[[ DOCUMENT EXCERPT open ]]
It's the Louis van Gaal way. 0-0 is the default result, especially when the opposition work out that you need to sit back against United and hit hard on the counter-attack. For van Gaal, in his cosy little world, that is a small victory.

Manchester City under Pellegrini, for instance, never change their game for anyone. This is a side that feels that they can play 4-4-2 against Barcelona and get away with it. Stupid, but slightly admirable and yet they came to Old Trafford in a shape that fully adjusted with the sole aim of not losing the game. Pellegrini, like any manager should against this United side, opted to hit United on the break. 

Louis van Gaal probably privately feels that he is being let down by the players he has shown faith in and none is bigger than his captain who he has backed strongly since the start of the season. He felt that Ander Herrera should have stabbed that first half chance in and approached him at full time to ask what had happened. The Dutchman's style is rarely comprises a chance after chance game. The three half chances created are expected to be put away by the player the chance falls to with no margin for error because the elaborate process used to arrive at that chance has been free of error. 

The point is, it might be slow, boring, energy sapping, difficult to watch, but that has been the man in charge's way of ding things for over 20 years. That it has worked elsewhere makes it all the more difficult to change it for Manchester United. It has cost him his job at clubs of similar stature and so there is but one option the fans are calling for if they have failed to buy into the manager's style of football. At the moment, it feels like there is a lot of love for LVG and his idiosyncratic press conferences but little for it on the pitch. 

If fans would have their way, they would like to keep van Gaal and change the way the team plays. The best of both worlds if you like. A Chelsea mate of mine recently told me he would prefer to keep a Jose Mourinho that had the personality of Manuel Pellegrini.  Unfortunately, it never plays out that way with managers that big. It is, usually, what it is.
[[ DOCUMENT EXCERPT closed ]]
[[ DATASET CONTENT open ]]
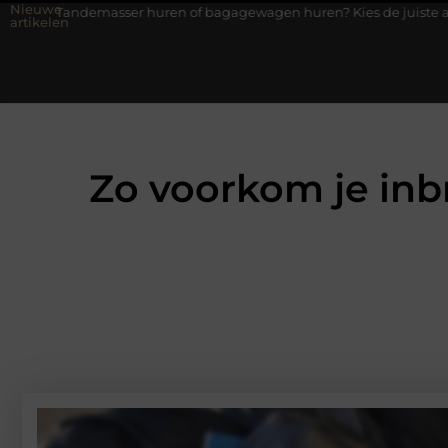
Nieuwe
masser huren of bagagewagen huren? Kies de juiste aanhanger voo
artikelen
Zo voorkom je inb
[[ DATASET CONTENT closed ]]
[[ DATASET CONTENT open ]]
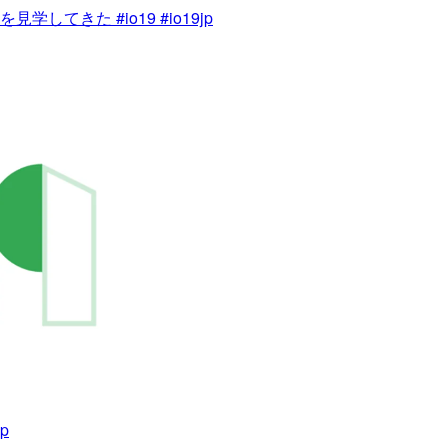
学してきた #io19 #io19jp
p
[[ DATASET CONTENT closed ]]
__WORK TASK A__. Reproduce the Louis van Gaal article word for word, from "It's the Louis" up to and including "a small victory.".
__WORK TASK B__. Add text to the end of the article on Louis van Gaal's Manchester United, following its last sentence.

__TASK RESPONSE A__.
It's the Louis van Gaal way. 0-0 is the default result, especially when the opposition work out that you need to sit back against United and hit hard on the counter-attack. For van Gaal, in his cosy little world, that is a small victory.

__TASK RESPONSE B__.
Since the powers that be made their decision regarding choice of manager ahead of other available options, United fans need to get themselves accustomed to the possibility that the club's style of play could be subject of change as often as they change their managers. Louis van Gaal, however, and rather unselfishly is attempting to build a style of play that would out-last the reign of any domestic or continental manager after him in a way that the English helter-skelter style wouldn't survive if say United appointed a Pep Guardiola or a Diego Simeone in future after Ryan Giggs. 

This, mind you, is not an official backing of the manager, but an explanation of a disconnect that i felt was prevailing. As usual, you can express your opinion in the comments section below.

CSKA Moscow
Which brings us to this evening's entertainment, or lack of it, against the Russian Champions at Old Trafford. I guess it helps that our last goal was against them. We should be a shoe in for another goal, right?

CSKA manager, Leonid Viktorovich Slutsky, has in his pre-match presser let loose his approach to the game. They will play as compact as they did in Moscow and hit United on the counter-attack. Hmmm... I wonder where he worked out those brilliant tactics from?

The onus is squarely on Louis van Gaal to, A) Set his team up to score on the night, B) Nullify CSKA on the break and perhaps more crucially C) Find a way to win the match to stay on course for qualification.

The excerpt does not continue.